Data shown below:
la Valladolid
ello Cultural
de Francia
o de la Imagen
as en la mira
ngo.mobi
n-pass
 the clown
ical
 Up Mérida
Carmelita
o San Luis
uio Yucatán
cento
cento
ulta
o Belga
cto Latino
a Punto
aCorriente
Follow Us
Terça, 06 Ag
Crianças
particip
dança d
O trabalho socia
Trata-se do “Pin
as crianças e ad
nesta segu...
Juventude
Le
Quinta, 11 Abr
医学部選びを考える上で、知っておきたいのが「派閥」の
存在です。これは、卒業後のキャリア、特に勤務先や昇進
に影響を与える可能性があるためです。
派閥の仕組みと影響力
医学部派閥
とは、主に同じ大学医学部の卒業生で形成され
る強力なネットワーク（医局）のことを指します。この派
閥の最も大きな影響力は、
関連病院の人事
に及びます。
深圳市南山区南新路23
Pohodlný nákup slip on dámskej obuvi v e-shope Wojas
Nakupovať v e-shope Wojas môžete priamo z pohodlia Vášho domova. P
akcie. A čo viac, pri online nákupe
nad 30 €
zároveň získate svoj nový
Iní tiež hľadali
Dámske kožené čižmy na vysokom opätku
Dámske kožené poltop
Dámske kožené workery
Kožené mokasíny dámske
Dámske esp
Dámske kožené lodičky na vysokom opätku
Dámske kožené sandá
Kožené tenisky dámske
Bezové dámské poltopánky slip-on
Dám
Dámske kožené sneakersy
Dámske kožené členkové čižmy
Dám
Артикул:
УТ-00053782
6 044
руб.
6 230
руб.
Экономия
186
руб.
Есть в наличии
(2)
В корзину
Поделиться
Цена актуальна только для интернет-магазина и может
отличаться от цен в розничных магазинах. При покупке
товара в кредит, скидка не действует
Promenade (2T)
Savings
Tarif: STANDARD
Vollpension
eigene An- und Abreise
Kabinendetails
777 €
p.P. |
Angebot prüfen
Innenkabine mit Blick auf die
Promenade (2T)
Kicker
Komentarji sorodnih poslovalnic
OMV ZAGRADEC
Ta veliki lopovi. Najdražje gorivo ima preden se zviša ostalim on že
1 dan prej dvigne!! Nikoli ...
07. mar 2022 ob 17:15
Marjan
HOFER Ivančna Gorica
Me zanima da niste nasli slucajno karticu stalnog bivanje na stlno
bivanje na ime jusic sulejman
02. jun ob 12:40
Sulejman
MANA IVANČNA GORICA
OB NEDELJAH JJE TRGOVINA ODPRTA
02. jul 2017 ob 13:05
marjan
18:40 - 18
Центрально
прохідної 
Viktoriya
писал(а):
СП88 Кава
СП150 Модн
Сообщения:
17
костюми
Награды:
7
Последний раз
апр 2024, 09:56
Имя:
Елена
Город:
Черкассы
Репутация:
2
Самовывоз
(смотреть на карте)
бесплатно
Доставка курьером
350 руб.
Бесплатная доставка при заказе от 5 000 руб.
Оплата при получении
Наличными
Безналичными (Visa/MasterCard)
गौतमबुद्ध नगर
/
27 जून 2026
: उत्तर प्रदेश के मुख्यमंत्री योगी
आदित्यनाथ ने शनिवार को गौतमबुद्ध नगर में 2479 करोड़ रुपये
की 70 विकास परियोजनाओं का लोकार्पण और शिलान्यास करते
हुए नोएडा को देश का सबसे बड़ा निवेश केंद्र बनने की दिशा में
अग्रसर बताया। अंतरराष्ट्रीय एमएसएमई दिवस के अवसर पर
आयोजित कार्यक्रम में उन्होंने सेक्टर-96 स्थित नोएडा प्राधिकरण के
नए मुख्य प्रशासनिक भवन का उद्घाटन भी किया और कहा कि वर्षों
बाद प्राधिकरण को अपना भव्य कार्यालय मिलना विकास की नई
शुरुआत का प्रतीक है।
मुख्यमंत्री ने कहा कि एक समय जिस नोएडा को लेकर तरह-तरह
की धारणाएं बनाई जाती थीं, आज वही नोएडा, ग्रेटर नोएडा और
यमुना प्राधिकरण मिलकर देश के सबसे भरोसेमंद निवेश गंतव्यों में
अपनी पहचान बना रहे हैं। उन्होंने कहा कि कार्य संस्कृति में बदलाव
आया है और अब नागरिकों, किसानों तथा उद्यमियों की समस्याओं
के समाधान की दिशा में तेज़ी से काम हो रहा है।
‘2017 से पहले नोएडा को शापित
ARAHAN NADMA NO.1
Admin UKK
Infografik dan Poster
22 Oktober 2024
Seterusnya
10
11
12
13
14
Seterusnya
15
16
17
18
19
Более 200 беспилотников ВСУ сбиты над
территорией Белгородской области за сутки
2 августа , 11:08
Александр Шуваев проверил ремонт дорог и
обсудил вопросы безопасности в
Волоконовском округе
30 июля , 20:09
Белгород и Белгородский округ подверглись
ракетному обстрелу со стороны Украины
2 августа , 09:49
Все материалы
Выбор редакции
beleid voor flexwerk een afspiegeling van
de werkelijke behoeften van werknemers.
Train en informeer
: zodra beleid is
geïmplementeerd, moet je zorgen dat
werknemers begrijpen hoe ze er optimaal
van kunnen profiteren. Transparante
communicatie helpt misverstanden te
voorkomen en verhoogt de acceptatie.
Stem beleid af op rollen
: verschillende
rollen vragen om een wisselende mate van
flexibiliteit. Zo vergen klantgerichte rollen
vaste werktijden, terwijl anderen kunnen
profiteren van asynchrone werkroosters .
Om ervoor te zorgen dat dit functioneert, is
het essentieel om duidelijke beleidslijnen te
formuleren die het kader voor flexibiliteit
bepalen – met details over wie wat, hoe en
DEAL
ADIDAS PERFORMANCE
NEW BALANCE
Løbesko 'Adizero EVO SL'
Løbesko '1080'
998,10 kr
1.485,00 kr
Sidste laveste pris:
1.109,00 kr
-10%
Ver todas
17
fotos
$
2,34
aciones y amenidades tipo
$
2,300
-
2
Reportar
End of Data shown.
Task to complete:
Show all of the lines above in which "flexibiliteit" is present.

Your solution:
flexibiliteit. Zo vergen klantgerichte rollen
formuleren die het kader voor flexibiliteit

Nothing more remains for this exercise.